Scientists from Australia´s Sydney and Tasmania Universities have been conducting research since 1996 on the deadly Devils Facial Tumor Disease (DFTD) affecting the Tasmanian devil (Sarcophilus harrisii). The contagious cancerous disease which develops from injuries caused by the animals biting each other’s face while fighting or mating, has reduced the population of this wild carnivorous marsupial to less than 30% of its original numbers. The problem prompted Australian authorities in May 2009 to include Sarcophilus harrisii in the list of endangered species. It has been estimated that the animal may become extinct possibly within the next ten years.
The recent discovery and genetic study of a northwestern population showing immunity to the disease has showed that they are genetically different from their eastern con-specifics. Dr. Katherine Belov of the Faculty of Veterinary Science, University of Sydney, is heading the research aimed to save the Tasmanian devil from extinction. Initial efforts focused on the removal of sick individuals from the population and the development of a Captive Breeding Program of healthy animals at zoos and protected parks. However, by using techniques of population identification by genetic sequencing, Dr.

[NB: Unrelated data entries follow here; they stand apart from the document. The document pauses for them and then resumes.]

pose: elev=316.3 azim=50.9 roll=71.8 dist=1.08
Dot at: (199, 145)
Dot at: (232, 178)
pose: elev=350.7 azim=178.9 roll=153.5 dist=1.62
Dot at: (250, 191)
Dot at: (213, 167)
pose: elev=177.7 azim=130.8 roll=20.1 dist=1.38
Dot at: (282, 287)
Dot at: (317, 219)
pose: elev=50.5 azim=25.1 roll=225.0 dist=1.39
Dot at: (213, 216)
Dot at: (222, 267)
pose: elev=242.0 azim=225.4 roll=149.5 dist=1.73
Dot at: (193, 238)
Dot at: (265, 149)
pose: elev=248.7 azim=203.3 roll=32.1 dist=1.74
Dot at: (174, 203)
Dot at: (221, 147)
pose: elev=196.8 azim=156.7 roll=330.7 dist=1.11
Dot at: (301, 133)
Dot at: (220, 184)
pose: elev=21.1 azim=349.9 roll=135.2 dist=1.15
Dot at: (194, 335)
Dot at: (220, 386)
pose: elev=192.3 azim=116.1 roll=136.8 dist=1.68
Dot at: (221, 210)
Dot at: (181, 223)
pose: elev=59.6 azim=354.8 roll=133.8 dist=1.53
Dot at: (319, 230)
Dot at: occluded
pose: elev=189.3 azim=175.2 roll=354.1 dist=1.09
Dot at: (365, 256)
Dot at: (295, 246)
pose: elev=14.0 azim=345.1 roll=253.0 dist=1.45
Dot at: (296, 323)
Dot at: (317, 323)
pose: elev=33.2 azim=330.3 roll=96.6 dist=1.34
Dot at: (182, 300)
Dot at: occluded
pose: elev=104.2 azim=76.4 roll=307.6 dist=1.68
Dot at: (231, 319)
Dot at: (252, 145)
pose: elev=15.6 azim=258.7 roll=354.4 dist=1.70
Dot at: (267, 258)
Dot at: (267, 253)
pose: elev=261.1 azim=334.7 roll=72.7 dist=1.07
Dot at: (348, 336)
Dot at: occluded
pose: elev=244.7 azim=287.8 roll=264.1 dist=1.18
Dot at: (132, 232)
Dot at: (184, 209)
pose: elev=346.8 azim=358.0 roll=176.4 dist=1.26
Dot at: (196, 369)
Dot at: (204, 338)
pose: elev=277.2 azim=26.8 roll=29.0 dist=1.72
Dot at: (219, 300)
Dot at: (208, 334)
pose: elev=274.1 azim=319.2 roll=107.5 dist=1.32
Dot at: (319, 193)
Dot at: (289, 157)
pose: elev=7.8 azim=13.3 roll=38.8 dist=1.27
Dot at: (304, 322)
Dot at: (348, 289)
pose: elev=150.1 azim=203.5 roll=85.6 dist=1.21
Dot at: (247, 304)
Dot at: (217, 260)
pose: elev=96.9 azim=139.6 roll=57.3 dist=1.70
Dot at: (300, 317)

Belov and her all-women research team have been working in the hope of finding new genetic types showing resistance to DFTD which can be interbred to create greater genetic diversity and protect the animals by spreading in the population the genes that provide immunity to the disease.
The Tasmanian devil is the only extant member of Sarcophilus, and one of the last species of carnivorous marsupials left in the world after the extinction of the thilacine, a.k.a. Tasmanian wolf or Tasmanian tiger (Thylacinus cynocephalus) who used to inhabit areas of Tasmania, Australia and New Guinea and became extinct in 1936.
Tasmanian devils look like a small stocky dog. They have a black fur with a narrow white band across the chest. They produce a very pungent odor, similar to that of the skunk, when stressed. They are very loud and extremely ferocious when feeding or mating. Tasmanian devils became well known among children because of Taz, an animated Looney Tunes cartoon of a ravenous, quick and crazed behaved creature with little resemblance to the original marsupial animal.